-- START Excerpt --

LGTM cheers (with a couple of comments that we should followup - happy if you raise issues or want to look at them in the future).

Any other comments?

RKSimon · 2024-03-01T18:56:02Z

llvm/test/CodeGen/X86/pr37025.ll

-; CHECK-NEXT:  .LBB0_2:
+; CHECK-NEXT:    setne %cl
+; CHECK-NEXT:    andb %al, %cl
+; CHECK-NEXT:    cmpb $1, %cl


Any idea why the and+cmp hasn't folded to test? Not related to this patch but maybe worth a followup investigation?

Seems to be because of the atomic.

SelectionDAG has 21 nodes: t0: ch,glue = EntryToken t2: i64,ch = CopyFromReg t0, Register:i64 %0 t8: i8,ch = llvm.x86.atomic.sub.cc<(volatile load store (s64) on %ir.0, align 64)> t0, TargetConstant:i64<12197>, t2, Constant:i64<1>, TargetConstant:i32<4> t4: i64,ch = CopyFromReg t0, Register:i64 %1 t12: i1 = setcc t4, Constant:i64<0>, setne:ch t9: i1 = truncate t8 t14: i1 = select t12, t9, Constant:i1<0> t16: i1 = xor t14, Constant:i1<-1> t18: ch = brcond t8:1, t16, BasicBlock:ch< 0x55ddb51cd310> t20: ch = br t18, BasicBlock:ch< 0x55ddb51cd210>

We plumb llvm.x86.atomic.sub.cc as i8 instead of i1 and don't fold past the truncate.
Is there any reason llvm.x86.atomic.sub.cc needs to be i8?

RKSimon · 2024-03-01T18:58:05Z

llvm/test/CodeGen/X86/setcc-logic.ll

 ; CHECK-NEXT:    movl $4, %eax
 ; CHECK-NEXT:    retq
+; CHECK-NEXT:  .LBB14_2: # %return
+; CHECK-NEXT:    movl $192, %eax


Pity this didn't become a cmov :(

Interestingly none of the new branches became cmov. I bet when we look for cmov this is still in (and cond0, cond1) and we only cmov on setcc.
Ill look into this.

-- END Excerpt --

Job 1 -
According to the review thread, which intrinsic is plumbed as i8 instead of i1?
Job 2 -
List every distinct instruction mnemonic that appears in the CHECK lines quoted in the review thread.

-- START Provided records --

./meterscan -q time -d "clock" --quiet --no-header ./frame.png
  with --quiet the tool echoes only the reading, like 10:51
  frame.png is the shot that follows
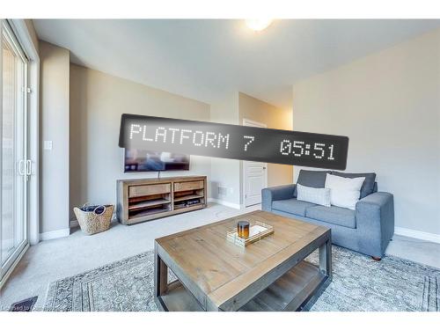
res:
5:51
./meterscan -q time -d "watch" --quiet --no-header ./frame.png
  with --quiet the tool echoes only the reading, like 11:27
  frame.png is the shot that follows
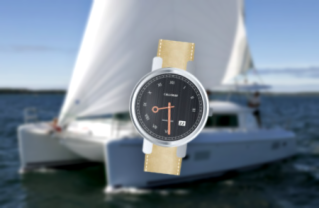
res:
8:29
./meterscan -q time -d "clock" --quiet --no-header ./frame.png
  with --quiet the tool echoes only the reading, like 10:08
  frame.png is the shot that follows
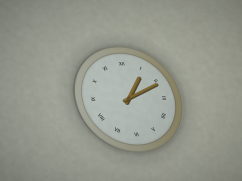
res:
1:11
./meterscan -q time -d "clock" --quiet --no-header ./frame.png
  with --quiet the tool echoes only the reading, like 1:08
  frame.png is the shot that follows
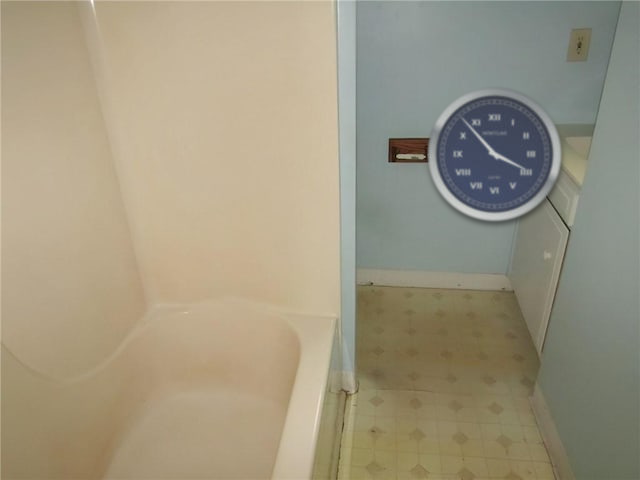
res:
3:53
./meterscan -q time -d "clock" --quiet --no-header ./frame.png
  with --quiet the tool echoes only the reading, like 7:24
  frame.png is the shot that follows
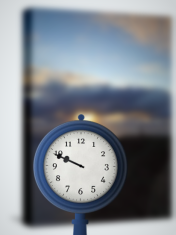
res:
9:49
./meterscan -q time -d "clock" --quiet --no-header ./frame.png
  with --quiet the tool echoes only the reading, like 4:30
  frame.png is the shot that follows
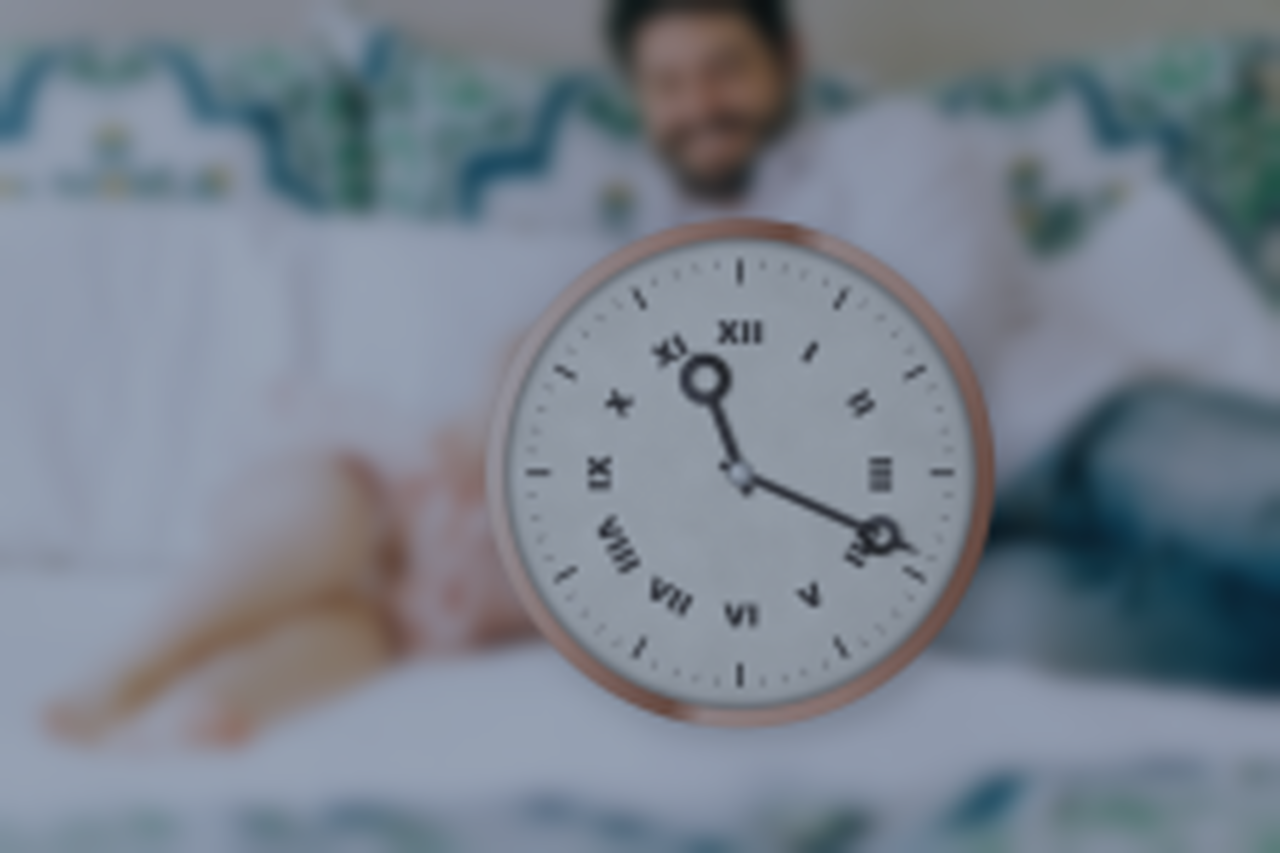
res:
11:19
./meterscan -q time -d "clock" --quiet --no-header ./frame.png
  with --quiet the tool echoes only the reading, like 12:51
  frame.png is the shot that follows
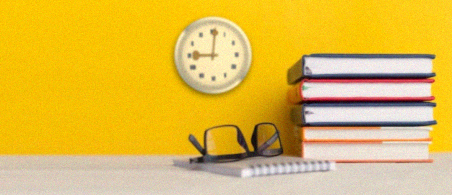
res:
9:01
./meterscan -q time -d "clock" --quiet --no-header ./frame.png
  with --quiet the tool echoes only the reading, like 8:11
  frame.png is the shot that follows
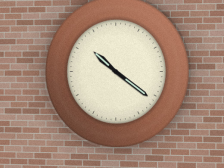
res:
10:21
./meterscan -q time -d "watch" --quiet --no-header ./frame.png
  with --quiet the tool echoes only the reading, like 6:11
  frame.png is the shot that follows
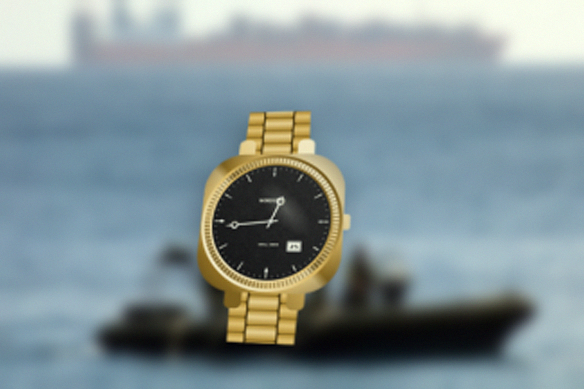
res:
12:44
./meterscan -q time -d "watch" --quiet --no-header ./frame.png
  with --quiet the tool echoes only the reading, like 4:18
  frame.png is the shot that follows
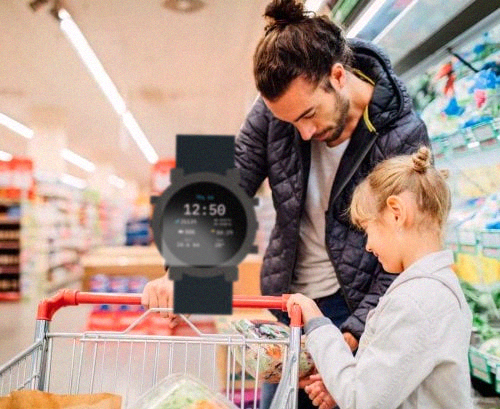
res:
12:50
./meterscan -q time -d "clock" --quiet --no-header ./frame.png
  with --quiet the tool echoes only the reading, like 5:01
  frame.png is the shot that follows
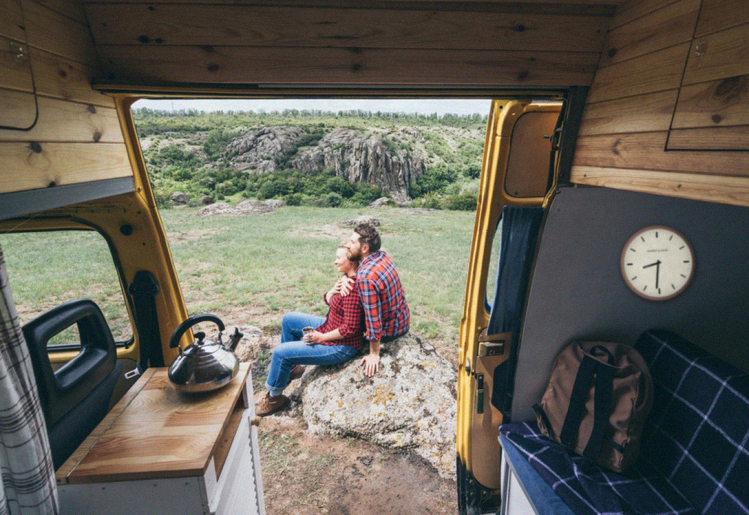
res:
8:31
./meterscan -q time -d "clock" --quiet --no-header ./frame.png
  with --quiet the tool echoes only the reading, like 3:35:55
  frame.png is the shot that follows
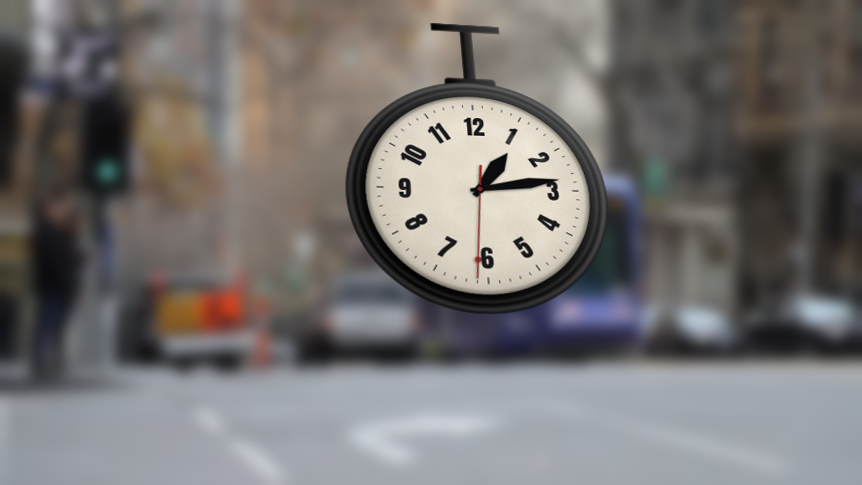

-- END Provided records --

Full answer 1 -
llvm.x86.atomic.sub.cc

Full answer 2 -
setne, andb, cmpb, movl, retq